══ Source document ══

Video-Game Sales Analysis with Python

Kaif Kohari
Nerd For Tech
Published in
6 min readJul 15, 2020

The goal is to turn data into information, and information into Insight. -Carly Florina

Whether you are a Data Scientist or an ML engineer, data analysis is something which will always be an integral part of your life. Andrew Ng said in one of his webinars that most of the work his team does in their research labs is data cleaning and analysis, before feeding them into ML models. This shows how important it is to understand and analyse data before applying ML or DL algorithms to them.

In this blog we are going to work with a cool dataset which contains data about Video Games sales across various regions in the world from 2015. I have tried to make this blog as interesting as possible by keeping it simple and short.

Disclaimer: This data is from 2015/16 and because of this it doesn’t contain the latest released games.

The link to the github repo which contains the code and the dataset is at the end of the blog. I have also shared some great resources for beginners in data science to follow.

Prerequisite: Make sure you have matplotlib, numpy, seaborn and pandas installed before starting.

PANDAS in conjunction with MATPLOTLIB and SEABORN, provides a wide range of opportunities for data analysis. These three are the most widely used libraries for data analysis in Python and that is all you need to follow this blog.

EDA cycle: Understanding data quality, description, shape, patterns, relationships, and visualizing it for better understanding. We will go through a fun ride of plotting cool graphs, piechart, finding out the best games, publishers, critic scores, etc.

So, without any further delay let’s start.

import pandas as pd
import seaborn as sns
import matplotlib.pyplot as plt
import numpy as np
#Read the csv file
df = pd.read_csv('E:/videogame/Video_Games_Sales_as_at_22_Dec_2016.csv')
df.head(20)#Check first 20 rows of our data

Columns in our dataset:

Name of the game, Platform (like PS2, PS3, Wii,etc), Year_of_Release, Genre of game, Critic score, user score, Ratings.

Check the no of rows and columns in your dataset

df.shape
(16719, 16)
#16719 rows and 16 columns
#Some statistical analysis of our data
df.describe()
#this gives count, mean, avg etc of all columns containing numerical values.

df.describe() gives us a statistical overview of columns containing numerical values. Below I have used only column to show how the results look like.(In the same way it gives statistical output for all other numerical columns.)

N.America_Sales

  • count: 16179
  • max: 41.360000
  • min:0.000000
  • std: 0.813514
  • 25%: 0.000000
  • 50%: 0.080000
  • 75%: 0.240000
  • mean:0.263330
df.info()

═══
══ Data entries ══

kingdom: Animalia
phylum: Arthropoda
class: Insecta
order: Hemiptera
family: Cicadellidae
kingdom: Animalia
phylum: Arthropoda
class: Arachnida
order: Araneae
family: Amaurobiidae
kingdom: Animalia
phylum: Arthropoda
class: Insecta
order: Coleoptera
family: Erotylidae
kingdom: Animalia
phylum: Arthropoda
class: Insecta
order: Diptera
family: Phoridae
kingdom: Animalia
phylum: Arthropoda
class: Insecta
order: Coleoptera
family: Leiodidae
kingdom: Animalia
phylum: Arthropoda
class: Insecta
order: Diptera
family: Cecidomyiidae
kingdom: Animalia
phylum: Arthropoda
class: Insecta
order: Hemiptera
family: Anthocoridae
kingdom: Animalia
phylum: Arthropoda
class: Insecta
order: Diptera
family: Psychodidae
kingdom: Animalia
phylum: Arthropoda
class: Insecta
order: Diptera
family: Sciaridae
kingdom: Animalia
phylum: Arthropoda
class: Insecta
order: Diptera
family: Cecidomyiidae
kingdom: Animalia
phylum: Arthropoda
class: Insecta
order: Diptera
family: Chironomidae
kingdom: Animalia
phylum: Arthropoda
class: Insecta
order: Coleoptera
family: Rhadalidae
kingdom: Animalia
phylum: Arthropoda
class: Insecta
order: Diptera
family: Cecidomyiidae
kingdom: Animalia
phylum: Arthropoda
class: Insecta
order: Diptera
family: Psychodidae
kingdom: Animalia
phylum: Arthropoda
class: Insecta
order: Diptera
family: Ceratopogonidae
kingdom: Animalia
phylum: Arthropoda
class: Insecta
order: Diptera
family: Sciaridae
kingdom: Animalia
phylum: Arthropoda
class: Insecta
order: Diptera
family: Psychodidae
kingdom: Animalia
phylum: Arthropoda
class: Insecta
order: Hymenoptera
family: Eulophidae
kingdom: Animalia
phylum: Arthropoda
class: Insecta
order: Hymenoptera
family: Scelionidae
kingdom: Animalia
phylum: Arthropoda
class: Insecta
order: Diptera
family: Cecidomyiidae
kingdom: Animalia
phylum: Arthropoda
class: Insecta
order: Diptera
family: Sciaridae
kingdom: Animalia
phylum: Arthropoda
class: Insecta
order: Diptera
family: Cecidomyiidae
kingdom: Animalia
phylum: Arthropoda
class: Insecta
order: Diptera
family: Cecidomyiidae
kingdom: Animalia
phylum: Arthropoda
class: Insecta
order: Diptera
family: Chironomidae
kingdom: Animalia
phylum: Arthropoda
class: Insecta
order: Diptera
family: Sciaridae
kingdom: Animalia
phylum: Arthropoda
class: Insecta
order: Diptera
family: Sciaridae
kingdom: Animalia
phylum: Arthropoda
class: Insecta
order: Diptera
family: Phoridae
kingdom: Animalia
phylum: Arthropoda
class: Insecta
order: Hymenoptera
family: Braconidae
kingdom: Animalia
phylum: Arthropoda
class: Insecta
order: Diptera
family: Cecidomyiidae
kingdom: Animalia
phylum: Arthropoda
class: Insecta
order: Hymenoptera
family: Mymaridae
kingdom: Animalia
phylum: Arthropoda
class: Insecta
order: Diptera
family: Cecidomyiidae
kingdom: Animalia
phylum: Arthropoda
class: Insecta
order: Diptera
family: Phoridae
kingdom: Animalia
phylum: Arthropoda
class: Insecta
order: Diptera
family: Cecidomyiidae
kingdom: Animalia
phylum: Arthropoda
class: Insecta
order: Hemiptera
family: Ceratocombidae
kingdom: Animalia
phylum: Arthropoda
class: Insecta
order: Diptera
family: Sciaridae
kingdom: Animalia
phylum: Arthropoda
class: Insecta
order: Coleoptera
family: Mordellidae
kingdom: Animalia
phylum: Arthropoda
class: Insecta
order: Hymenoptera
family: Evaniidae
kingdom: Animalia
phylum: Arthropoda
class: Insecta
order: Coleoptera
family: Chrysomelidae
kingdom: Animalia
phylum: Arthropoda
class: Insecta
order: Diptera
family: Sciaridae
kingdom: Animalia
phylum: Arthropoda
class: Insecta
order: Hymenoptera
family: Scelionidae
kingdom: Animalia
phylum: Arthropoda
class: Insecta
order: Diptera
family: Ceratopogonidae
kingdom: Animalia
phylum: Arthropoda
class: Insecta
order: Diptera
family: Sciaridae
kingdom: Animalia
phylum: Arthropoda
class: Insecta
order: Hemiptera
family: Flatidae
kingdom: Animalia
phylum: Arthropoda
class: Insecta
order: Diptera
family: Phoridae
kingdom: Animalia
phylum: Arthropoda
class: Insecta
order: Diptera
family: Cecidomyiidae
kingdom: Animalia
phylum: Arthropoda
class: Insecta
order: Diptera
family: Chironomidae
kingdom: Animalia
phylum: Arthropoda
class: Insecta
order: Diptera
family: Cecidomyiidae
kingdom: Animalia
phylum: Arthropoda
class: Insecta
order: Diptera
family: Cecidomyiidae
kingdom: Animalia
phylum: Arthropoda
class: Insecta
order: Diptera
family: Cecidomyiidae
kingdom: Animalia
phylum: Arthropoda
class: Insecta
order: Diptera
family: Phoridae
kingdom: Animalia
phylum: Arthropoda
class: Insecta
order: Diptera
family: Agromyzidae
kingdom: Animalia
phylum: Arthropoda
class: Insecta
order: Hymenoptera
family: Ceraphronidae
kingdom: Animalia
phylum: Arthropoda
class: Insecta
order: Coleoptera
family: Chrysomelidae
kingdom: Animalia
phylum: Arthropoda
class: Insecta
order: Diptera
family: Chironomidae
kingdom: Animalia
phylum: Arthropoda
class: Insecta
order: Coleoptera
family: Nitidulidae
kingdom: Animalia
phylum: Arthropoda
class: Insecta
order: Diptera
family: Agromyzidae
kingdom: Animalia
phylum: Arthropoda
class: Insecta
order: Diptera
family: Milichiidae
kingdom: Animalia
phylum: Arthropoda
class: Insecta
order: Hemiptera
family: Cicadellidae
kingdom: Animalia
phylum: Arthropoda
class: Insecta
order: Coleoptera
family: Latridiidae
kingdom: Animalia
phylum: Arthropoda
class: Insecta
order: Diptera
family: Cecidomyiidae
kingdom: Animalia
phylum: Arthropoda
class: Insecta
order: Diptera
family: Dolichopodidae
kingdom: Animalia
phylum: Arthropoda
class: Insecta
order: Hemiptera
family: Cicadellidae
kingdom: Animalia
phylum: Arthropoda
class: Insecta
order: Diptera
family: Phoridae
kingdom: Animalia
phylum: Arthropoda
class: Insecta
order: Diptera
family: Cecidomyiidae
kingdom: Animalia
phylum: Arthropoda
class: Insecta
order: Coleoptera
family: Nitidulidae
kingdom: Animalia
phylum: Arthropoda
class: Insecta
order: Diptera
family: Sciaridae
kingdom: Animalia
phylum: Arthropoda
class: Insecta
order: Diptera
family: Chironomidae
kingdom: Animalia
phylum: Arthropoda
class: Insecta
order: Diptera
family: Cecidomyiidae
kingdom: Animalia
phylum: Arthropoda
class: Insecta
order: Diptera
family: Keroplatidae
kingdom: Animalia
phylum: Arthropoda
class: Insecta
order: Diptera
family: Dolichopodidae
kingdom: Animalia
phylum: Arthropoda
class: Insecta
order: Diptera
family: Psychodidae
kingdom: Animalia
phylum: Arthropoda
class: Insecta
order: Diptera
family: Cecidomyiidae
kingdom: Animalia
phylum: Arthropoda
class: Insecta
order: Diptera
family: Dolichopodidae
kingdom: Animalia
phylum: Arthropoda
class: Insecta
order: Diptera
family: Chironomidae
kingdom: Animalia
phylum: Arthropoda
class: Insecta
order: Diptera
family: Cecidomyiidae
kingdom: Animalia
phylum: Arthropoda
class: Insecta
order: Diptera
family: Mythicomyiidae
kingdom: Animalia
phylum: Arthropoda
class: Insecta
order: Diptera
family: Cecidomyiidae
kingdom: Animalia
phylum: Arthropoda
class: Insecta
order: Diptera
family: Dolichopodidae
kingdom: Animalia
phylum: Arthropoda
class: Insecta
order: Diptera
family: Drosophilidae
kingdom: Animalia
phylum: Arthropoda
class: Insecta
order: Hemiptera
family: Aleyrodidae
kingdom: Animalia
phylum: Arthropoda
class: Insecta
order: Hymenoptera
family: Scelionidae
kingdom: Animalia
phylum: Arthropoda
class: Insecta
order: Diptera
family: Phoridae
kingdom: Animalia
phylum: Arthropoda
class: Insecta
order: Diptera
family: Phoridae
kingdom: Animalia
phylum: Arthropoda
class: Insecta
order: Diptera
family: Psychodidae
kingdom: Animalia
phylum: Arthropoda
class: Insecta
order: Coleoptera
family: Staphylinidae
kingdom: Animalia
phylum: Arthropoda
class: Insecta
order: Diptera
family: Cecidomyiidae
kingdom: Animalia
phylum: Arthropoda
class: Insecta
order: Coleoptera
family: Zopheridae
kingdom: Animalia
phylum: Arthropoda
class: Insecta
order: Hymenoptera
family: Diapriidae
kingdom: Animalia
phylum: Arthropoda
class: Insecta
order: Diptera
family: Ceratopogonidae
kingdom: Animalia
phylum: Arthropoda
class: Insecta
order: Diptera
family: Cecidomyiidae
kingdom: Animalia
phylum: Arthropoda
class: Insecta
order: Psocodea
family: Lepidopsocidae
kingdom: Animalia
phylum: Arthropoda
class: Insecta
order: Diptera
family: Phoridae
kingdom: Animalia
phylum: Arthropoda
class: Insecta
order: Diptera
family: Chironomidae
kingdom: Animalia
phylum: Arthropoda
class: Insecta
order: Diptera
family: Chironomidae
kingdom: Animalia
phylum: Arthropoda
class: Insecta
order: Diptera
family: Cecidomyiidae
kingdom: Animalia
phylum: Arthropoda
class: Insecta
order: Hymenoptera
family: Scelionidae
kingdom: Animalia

═══

• **Exercise requirements**:
1. Answer these questions using the video-game sales post:
(a) How many rows and how many columns does the dataset have?
(b) Which four libraries must be installed before starting?
(c) What maximum value is shown for N.America_Sales?
2. For each statement, say whether the video-game sales post agrees, and quote the words from it that decide the answer:
(a) The dataset has 16 columns.
(b) df.describe() gives statistics for every column, including those without numbers.
(c) The mean shown for N.America_Sales is above 0.5.
The records are not needed for any of this.

• **Solutions per task**:
1.
(a) 16719 rows and 16 columns.
(b) matplotlib, numpy, seaborn and pandas.
(c) 41.360000

2.
(a) Yes: "#16719 rows and 16 columns"
(b) No: "df.describe() gives us a statistical overview of columns containing numerical values."
(c) No: "mean:0.263330"